Keeping it smooth, from Chicago to the world beyond!
I'm So Mad I Could Explode!

My weekend in Charlotte has been ruined, all because the only guy I know down there has ruined our plans together. We were planning to celebrate his birthday once I arrived in the Queen City, but for some reason, he did not show up, and I cannot forgive him for that. I thought Teddy knew better than to leave me hanging. If he had told me he couldn't spend the occasion with me, I would've understood, and I could've either stayed in Greensboro or returned to Raleigh. I was so proud of Teddy when he sent me his special wish on my birthday that I agreed to return the favor.
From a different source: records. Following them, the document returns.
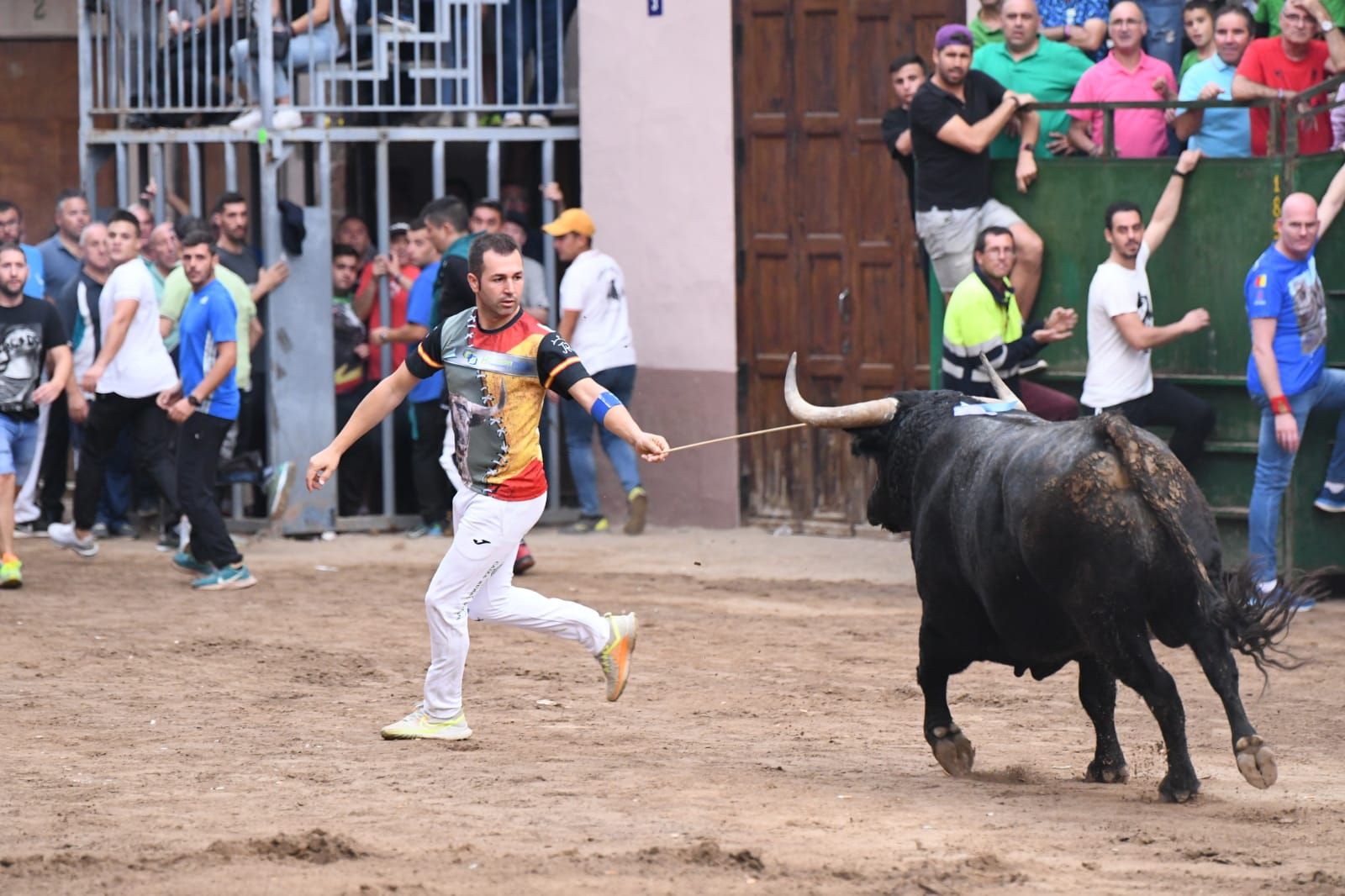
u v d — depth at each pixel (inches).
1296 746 1028.5
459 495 1133.1
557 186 1916.8
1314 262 1448.1
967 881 671.1
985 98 1547.7
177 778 885.2
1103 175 1524.4
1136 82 1567.4
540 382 937.5
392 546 1806.1
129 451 1840.6
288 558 1737.2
But now, I'm very angry because he never showed up like he said he would. Just for that, I need some time to cool off before I head back home to Chicago. And he can forget about the piano lessons because he lost his chance. I might forgive him in due time, but right now, I'm still mad at him because I never got to see him. In fact, I may not return to Charlotte anytime soon, unless he straightens up and realizes his mistake. And the next time he decides to ditch me, he can tell me in advance so I wouldn't have to come see him, only to find that he hasn't showed up. Just to teach him a lesson, I might return back to Baltimore to try to patch things up with Rhanda, and possibly bridge the ever-growing distance. As my friends like to tell me, long-distance relationships almost never work, because they usually fall apart. So what if Chicago is 700 miles and a time zone away from Baltimore? At least I told Rhanda I was sorry for leaving her, but Walter told me that he wanted me to return and get the band back together. And that's why I have returned to Chicago, not because I wanted to, but because I had some unfinished business there. If I hadn't been asked to come back home, I would've stayed in Baltimore, and I might've been married to her by now. But now, who knows if I'll ever return? I'm keeping hope alive for that. As for Teddy, if he ever reads this, I hope he'll change his ways and stop being an idiot. I really like him, but this time, he's made me lose my cool like no one else ever had before. I must close for now, and get ready to return to Chicago tomorrow. Hopefully before I leave, I will get an email or phone call telling me he is sorry that he ruined my weekend. I really want him to make sure he gets the message.